▶ [Material supplied]
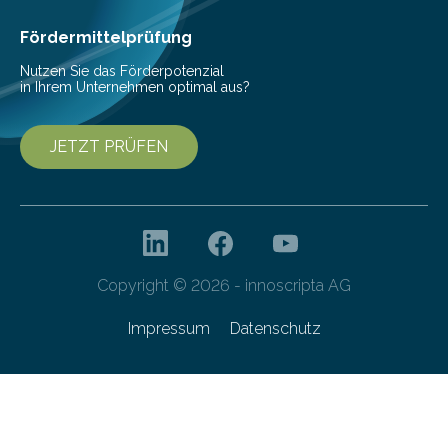
Fördermittelprüfung
Nutzen Sie das Förderpotenzial
in Ihrem Unternehmen optimal aus?
JETZT PRÜFEN
Copyright © 2026 - innoscripta AG
Impressum
Datenschutz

▶ [Problem to solve]
Convert all the lines above into a JSON array of strings, one string per line, skipping any blank lines. Leave the picture out of the array.

▶ [Output of the exercise]
[
  "Fördermittelprüfung",
  "Nutzen Sie das Förderpotenzial",
  "in Ihrem Unternehmen optimal aus?",
  "JETZT PRÜFEN",
  "Copyright © 2026 - innoscripta AG",
  "Impressum",
  "Datenschutz"
]